_Exercise objective_.
From the first line of the listing below, retype each line up to and including the one with "0 Add a 4 corners"; pictures stay out.

_Entries provided_.
###

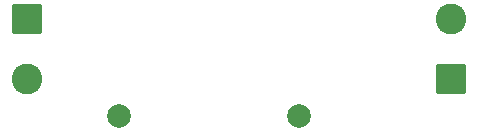
<source format=gbr>
%TF.GenerationSoftware,KiCad,Pcbnew,9.0.4*%
%TF.CreationDate,2025-09-10T23:34:52+05:30*%
%TF.ProjectId,LMR51450,4c4d5235-3134-4353-902e-6b696361645f,rev?*%
%TF.SameCoordinates,Original*%
%TF.FileFunction,Soldermask,Bot*%
%TF.FilePolarity,Negative*%
%FSLAX46Y46*%
G04 Gerber Fmt 4.6, Leading zero omitted, Abs format (unit mm)*
G04 Created by KiCad (PCBNEW 9.0.4) date 2025-09-10 23:34:52*
%MOMM*%
%LPD*%
G01*
G04 APERTURE LIST*
G04 Aperture macros list*
%AMRoundRect*
0 Rectangle with rounded corners*
0 $1 Rounding radius*
0 $2 $3 $4 $5 $6 $7 $8 $9 X,Y pos of 4 corners*
0 Add a 4 corners polygon primitive as box body*
4,1,4,$2,$3,$4,$5,$6,$7,$8,$9,$2,$3,0*
0 Add four circle primitives for the rounded corners*
1,1,$1+$1,$2,$3*
1,1,$1+$1,$4,$5*
1,1,$1+$1,$6,$7*
1,1,$1+$1,$8,$9*
0 Add four rect primitives between the rounded corners*
20,1,$1+$1,$2,$3,$4,$5,0*
20,1,$1+$1,$4,$5,$6,$7,0*
20,1,$1+$1,$6,$7,$8,$9,0*
20,1,$1+$1,$8,$9,$2,$3,0*%
G04 Aperture macros list end*
%ADD10RoundRect,0.250000X-1.050000X1.050000X-1.050000X-1.050000X1.050000X-1.050000X1.050000X1.050000X0*%
%ADD11C,2.600000*%
%ADD12RoundRect,0.250000X1.050000X-1.050000X1.050000X1.050000X-1.050000X1.050000X-1.050000X-1.050000X0*%
%ADD13C,2.000000*%
G04 APERTURE END LIST*
D10*
%TO.C,J1*%
X158577500Y-77465000D03*
D11*
X158577500Y-82545000D03*
%TD*%
D12*
%TO.C,J2*%
X194482500Y-82555000D03*
D11*
X194482500Y-77475000D03*
%TD*%
D13*
%TO.C,Lout1*%
X166365000Y-85725000D03*
X181605000Y-85725000D03*
%TD*%
M02*

</source>
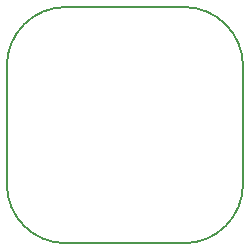
<source format=gko>
G04 DipTrace 3.2.0.1*
G04 09342-01_gorabn6_0_10.gko*
%MOIN*%
G04 #@! TF.FileFunction,Profile*
G04 #@! TF.Part,Single*
%ADD11C,0.005512*%
%FSLAX26Y26*%
G04*
G70*
G90*
G75*
G01*
G04 BoardOutline*
%LPD*%
X590850Y394000D2*
D11*
X984551D1*
G03X1181402Y590850I0J196850D01*
G01*
Y984551D1*
G03X984551Y1181402I-196850J0D01*
G01*
X590850D1*
G03X394000Y984551I0J-196850D01*
G01*
Y590850D1*
G03X590850Y394000I196850J0D01*
G01*
M02*

</source>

###

_Exercise answer_.
<source format=gbr>
%TF.GenerationSoftware,KiCad,Pcbnew,9.0.4*%
%TF.CreationDate,2025-09-10T23:34:52+05:30*%
%TF.ProjectId,LMR51450,4c4d5235-3134-4353-902e-6b696361645f,rev?*%
%TF.SameCoordinates,Original*%
%TF.FileFunction,Soldermask,Bot*%
%TF.FilePolarity,Negative*%
%FSLAX46Y46*%
G04 Gerber Fmt 4.6, Leading zero omitted, Abs format (unit mm)*
G04 Created by KiCad (PCBNEW 9.0.4) date 2025-09-10 23:34:52*
%MOMM*%
%LPD*%
G01*
G04 APERTURE LIST*
G04 Aperture macros list*
%AMRoundRect*
0 Rectangle with rounded corners*
0 $1 Rounding radius*
0 $2 $3 $4 $5 $6 $7 $8 $9 X,Y pos of 4 corners*
0 Add a 4 corners polygon primitive as box body*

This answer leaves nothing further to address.